Prior to passage of the Voting Rights Act — which remains neutered and Republicans continue to block it's restoration — facial neutral rules such as poll taxes and literacy tests were used to block the vote for minorities. Even then they claimed — falsely -- that “it's not racial”, but the tests were crafted either to be impossible to answer or to have two valid answers to every question so that it was entirely up to the opinion of the person validating the test as to whether anyone would pass or not.
No, being gay is no longer a crime. Yes, the LGBTQ community is often celebrated and welcomed. Except that the Supreme Court just ruled that the right to discriminate for religious organizations is greater than the human and civil rights of LGBT people when they ruled that a Catholic Adoption Service had the right to refuse same-sex couples. Just as the Supreme Court previously ruled in the Hobby Lobby case that a “religiously owned" company had the right to refuse to pay for their employee's contraception on the basis that it was "abortiaphasic" — which is a nonsense term.
We also have many states banning Trans athletes from women's sports.
(NewsNation Now) — Lawmakers in several states have introduced bills this year that would ban transgender women and girls from competing on women’s sports teams.
In the first five months of 2021 alone, five governors signed bills banning transgender individuals from sports in some capacity.
There’s no authoritative count of how many trans athletes have competed recently in high school or college sports. Neither the NCAA nor most state high school athletic associations collect that data.
Transgender adults make up a small portion of the U.S. population, about 1.4 million, according to the Williams Institute, a think tank at the UCLA School of Law that specializes in research on LGBTQ issues.
There are also states that are banning doctors from treating Trans children.
Arkansas has become the first state to ban gender-affirming treatments and surgery for transgender youth, after lawmakers overrode the governor’s objections to enact the ban on Tuesday.
The state’s governor, Asa Hutchinson, had vetoed the bill on Monday following pleas from pediatricians, social workers and the parents of trans youth who said the measure would harm a community already at risk for depression and suicide.

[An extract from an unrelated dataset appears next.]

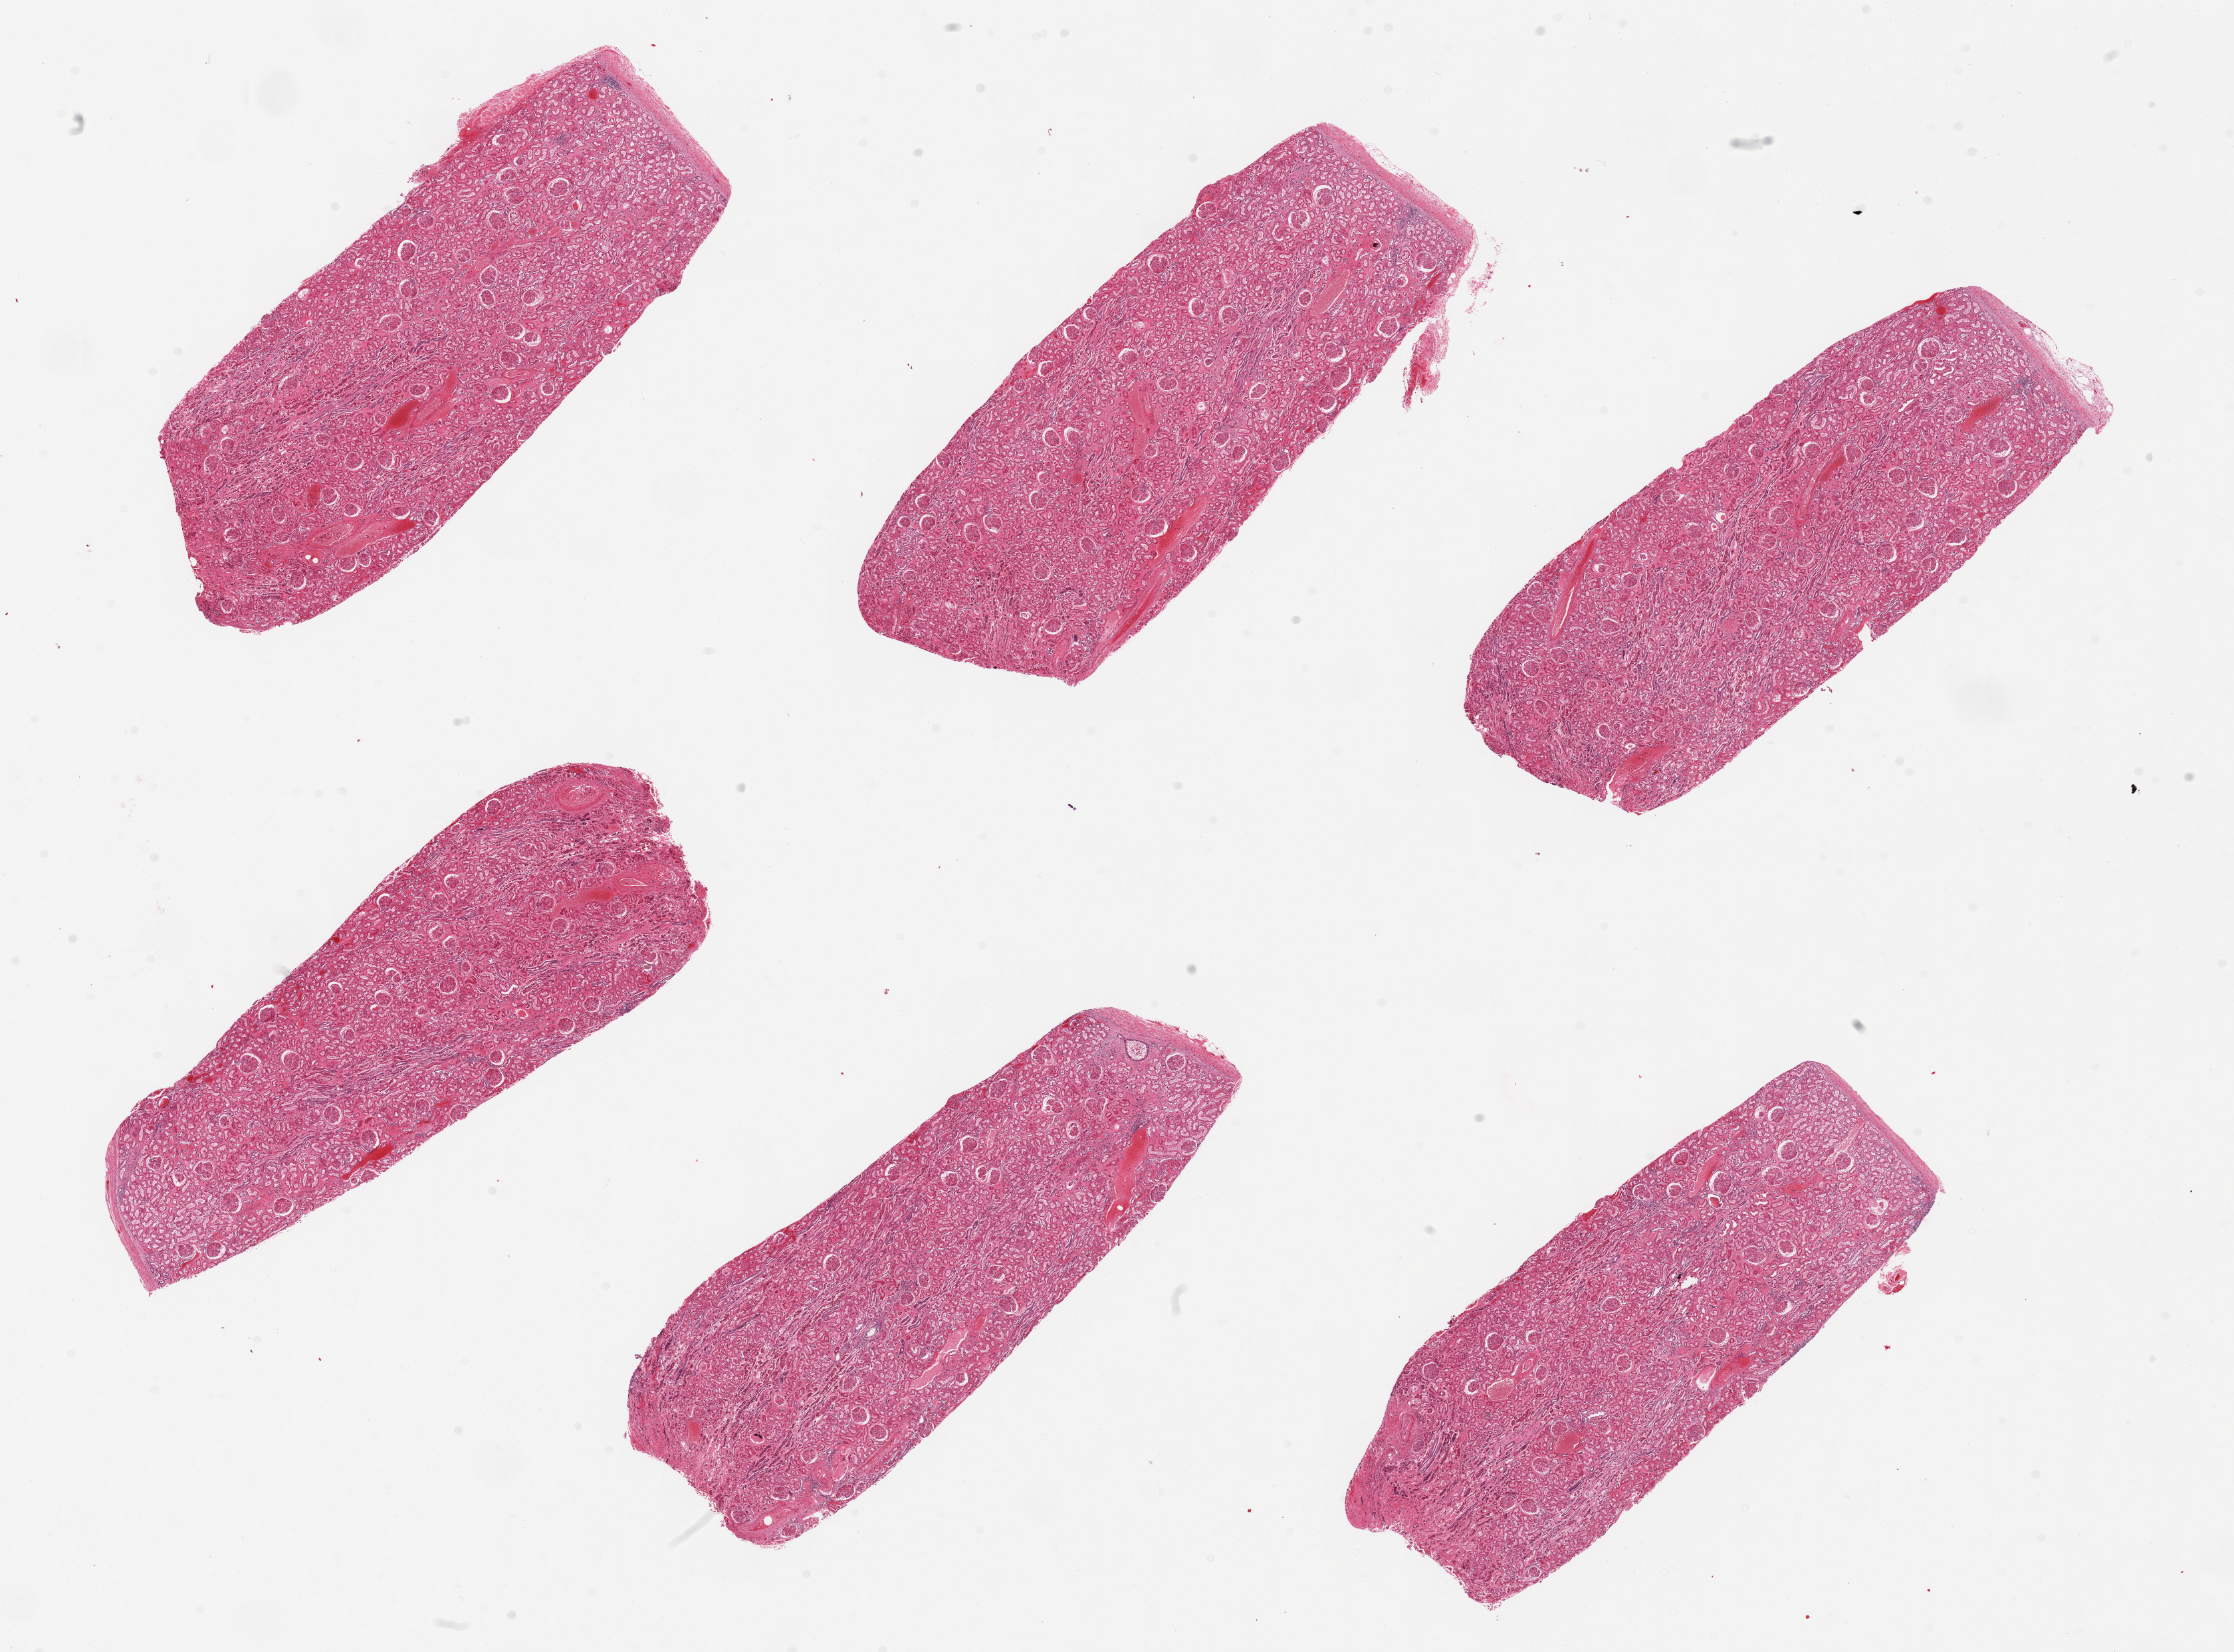
H&E whole-slide image — shown as a low-resolution overview of the whole scanned area (about 26.6 x 19.7 mm, slide scanned at 20x). PAXgene-fixed, paraffin-embedded tissue. Target tissue: renal cortex. Donor tissue sample. Donor: male.
• pathologist's review note for this sample: 6 pieces; vascular congestion; no glomerular lesions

The ban was opposed by several medical and child welfare groups, including the American Academy of Pediatrics.
However the Republican-controlled house and senate voted to override Hutchinson’s veto.
Overall the frustrating lack of action and seriousness to address police violence and murder, the growth in states measures to block black people from voting and to block even the open discussion of our racial history while the SCOTUS continues to grant an open door to religious discrimination is not exactly the "worst it's ever been."
There were many individual black people who got ahead, who accomplished much, who became rich and famous right in the middle of the worst elements of Jim Crow. One or a few people doing well doesn't mean that racial discrimination and violence hs gone away.
It's the worst it's been since the last worst - which IMO was in 1968 when the Watts riots erupted. In the last year we've had hundreds of riots, so it's not substantively all that different when you look below the surface.
The conflict has been with us constantly, only the thin veneer of “normality” of it all has changed.
And now we have a black guy as “Jake” from State Farm.
Yes, of course, there has been progress, a great deal of progress. But you have to realize that the better things get, the more concentrated and intense the resistance to that progress becomes. The more you push forward, the more viciously the opposition pushes back.